Tar Beach was the rooftop in summer. You brought a towel and a radio and you lay on the black tar in July and the tar was so hot it burned through the towel and you did not care because the alternative was the apartment and the apartment was worse. The rooftop had a breeze. The apartment had a fan that moved hot air from one side of the room to the other. Tar Beach was free. The ocean cost a subway token.

Everybody was on Tar Beach. The old women from the third floor with their folding chairs and their magazines. The teenagers with their transistor radios playing different stations at different volumes until the whole rooftop was a symphony of competing frequencies. The fathers who came up after work with a beer and sat on the ledge and looked out at the skyline and did not talk. Tar Beach was the living room of the building. The only living room with no ceiling.

The rules of Tar Beach were simple. Do not play your radio louder than the woman with the folding chair. Do not throw anything off the roof. Do not go near the edge if you have been drinking. Do not steal anybody's spot. Your spot was your spot all summer and everybody knew it and if a stranger took your spot the whole roof told the stranger to move. Territory on Tar Beach was earned by seniority. The woman with the folding chair had been there since 1954 and her spot was her spot until she died.

I wrote songs on Tar Beach. I sat on the roof of my building on East Seventh Street with my guitar and I played for the pigeons and the water towers and the sky and the sound went out over the rooftops and sometimes somebody on the next building would yell play something else and sometimes somebody would yell play it again and that was my first audience. A man on the next roof who could hear my guitar through the heat and the traffic and the distance. Tar Beach was my first stage.

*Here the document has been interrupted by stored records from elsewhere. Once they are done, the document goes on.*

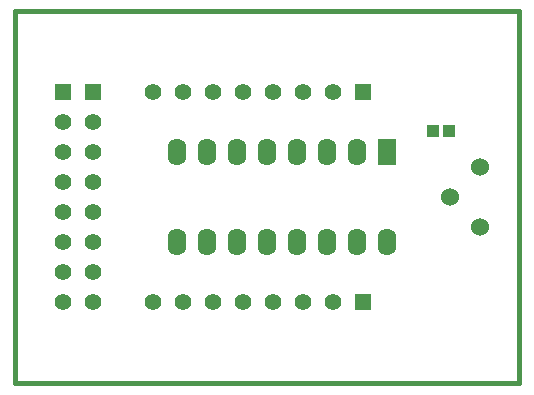
<source format=gbs>
G04 (created by PCBNEW-RS274X (2011-07-08)-stable) date Fri 07 Oct 2011 01:39:22 PM CEST*
G01*
G70*
G90*
%MOIN*%
G04 Gerber Fmt 3.4, Leading zero omitted, Abs format*
%FSLAX34Y34*%
G04 APERTURE LIST*
%ADD10C,0.006000*%
%ADD11C,0.015000*%
%ADD12R,0.055000X0.055000*%
%ADD13C,0.055000*%
%ADD14R,0.040000X0.040000*%
%ADD15C,0.060000*%
%ADD16R,0.062000X0.090000*%
%ADD17O,0.062000X0.090000*%
G04 APERTURE END LIST*
G54D10*
G54D11*
X58500Y-29800D02*
X41700Y-29800D01*
X41700Y-17400D02*
X58500Y-17400D01*
X58500Y-29800D02*
X58500Y-17400D01*
X41700Y-17400D02*
X41700Y-29800D01*
G54D12*
X44300Y-20100D03*
G54D13*
X44300Y-21100D03*
X44300Y-22100D03*
X44300Y-23100D03*
X44300Y-24100D03*
X44300Y-25100D03*
X44300Y-26100D03*
X44300Y-27100D03*
G54D12*
X43300Y-20100D03*
G54D13*
X43300Y-21100D03*
X43300Y-22100D03*
X43300Y-23100D03*
X43300Y-24100D03*
X43300Y-25100D03*
X43300Y-26100D03*
X43300Y-27100D03*
G54D12*
X53300Y-20100D03*
G54D13*
X52300Y-20100D03*
X51300Y-20100D03*
X50300Y-20100D03*
X49300Y-20100D03*
X48300Y-20100D03*
X47300Y-20100D03*
X46300Y-20100D03*
G54D12*
X53300Y-27100D03*
G54D13*
X52300Y-27100D03*
X51300Y-27100D03*
X50300Y-27100D03*
X49300Y-27100D03*
X48300Y-27100D03*
X47300Y-27100D03*
X46300Y-27100D03*
G54D14*
X55625Y-21400D03*
X56175Y-21400D03*
G54D15*
X57200Y-24600D03*
X56200Y-23600D03*
X57200Y-22600D03*
G54D16*
X54100Y-22100D03*
G54D17*
X53100Y-22100D03*
X52100Y-22100D03*
X51100Y-22100D03*
X50100Y-22100D03*
X49100Y-22100D03*
X48100Y-22100D03*
X47100Y-22100D03*
X47100Y-25100D03*
X48100Y-25100D03*
X49100Y-25100D03*
X50100Y-25100D03*
X51100Y-25100D03*
X52100Y-25100D03*
X53100Y-25100D03*
X54100Y-25100D03*
M02*

</source>
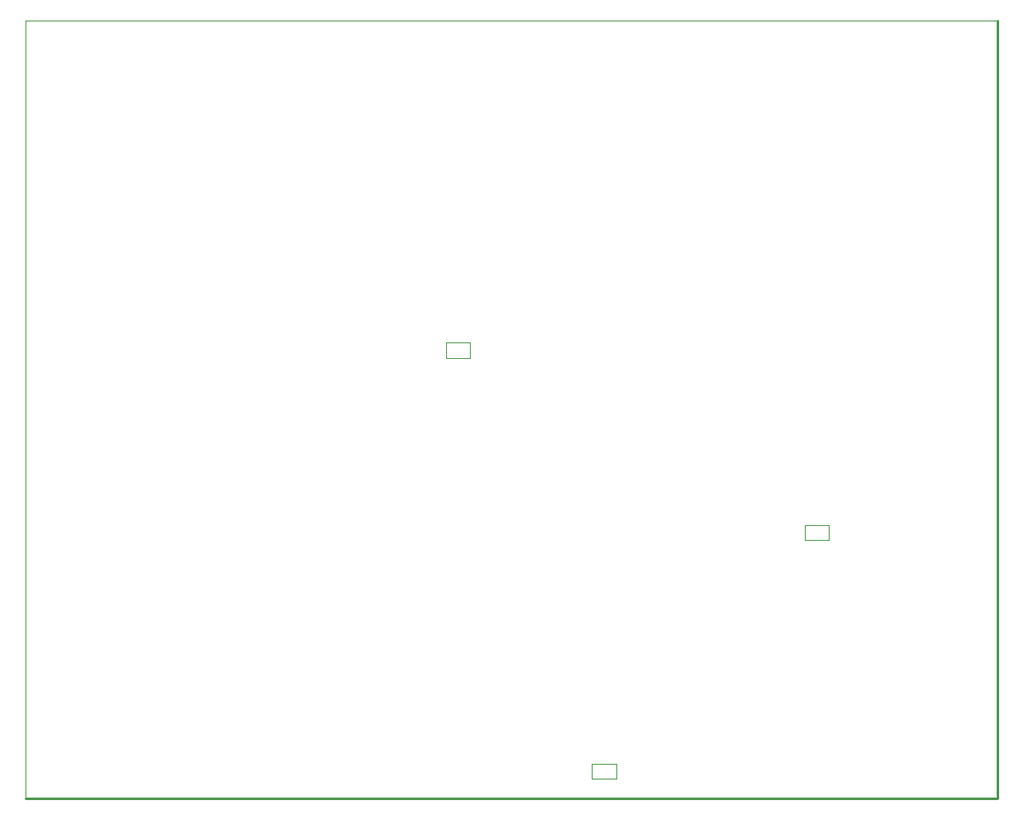
<source format=gbr>
%TF.GenerationSoftware,KiCad,Pcbnew,5.1.9+dfsg1-1*%
%TF.CreationDate,2022-02-21T14:57:18+01:00*%
%TF.ProjectId,sc606-baseboard,73633630-362d-4626-9173-65626f617264,rev?*%
%TF.SameCoordinates,Original*%
%TF.FileFunction,Other,ECO1*%
%FSLAX46Y46*%
G04 Gerber Fmt 4.6, Leading zero omitted, Abs format (unit mm)*
G04 Created by KiCad (PCBNEW 5.1.9+dfsg1-1) date 2022-02-21 14:57:18 commit 2b5f92f*
%MOMM*%
%LPD*%
G01*
G04 APERTURE LIST*
%TA.AperFunction,Profile*%
%ADD10C,0.120000*%
%TD*%
%TA.AperFunction,Profile*%
%ADD11C,0.254000*%
%TD*%
%ADD12C,0.050000*%
G04 APERTURE END LIST*
D10*
X175600000Y-42400000D02*
X75600000Y-42400000D01*
D11*
X175600000Y-42400000D02*
X175600000Y-122400000D01*
D10*
X75600000Y-122400000D02*
X75600000Y-42400000D01*
D11*
X175600000Y-122400000D02*
X75600000Y-122400000D01*
D12*
%TO.C,U16*%
X155750000Y-94270000D02*
X158250000Y-94270000D01*
X155750000Y-95830000D02*
X155750000Y-94270000D01*
X158250000Y-95830000D02*
X155750000Y-95830000D01*
X158250000Y-94270000D02*
X158250000Y-95830000D01*
%TO.C,U8*%
X118850000Y-77080000D02*
X121350000Y-77080000D01*
X118850000Y-75520000D02*
X118850000Y-77080000D01*
X121350000Y-75520000D02*
X118850000Y-75520000D01*
X121350000Y-77080000D02*
X121350000Y-75520000D01*
%TO.C,U5*%
X136350000Y-120380000D02*
X133850000Y-120380000D01*
X136350000Y-118820000D02*
X136350000Y-120380000D01*
X133850000Y-118820000D02*
X136350000Y-118820000D01*
X133850000Y-120380000D02*
X133850000Y-118820000D01*
%TD*%
M02*

</source>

Air conditioning killed Tar Beach. The window units went in and the people went inside and the rooftops emptied. The tar is still there. The water towers are still there. The view is still there. But the towels are gone and the radios are gone and the old women with the folding chairs are gone. Tar Beach is a real estate feature now. Rooftop access. They charge extra for it. The view that used to be free now costs two hundred dollars a month added to the rent. The sun has not changed. The tar has not changed. The price of looking at the sky is the only thing that changed.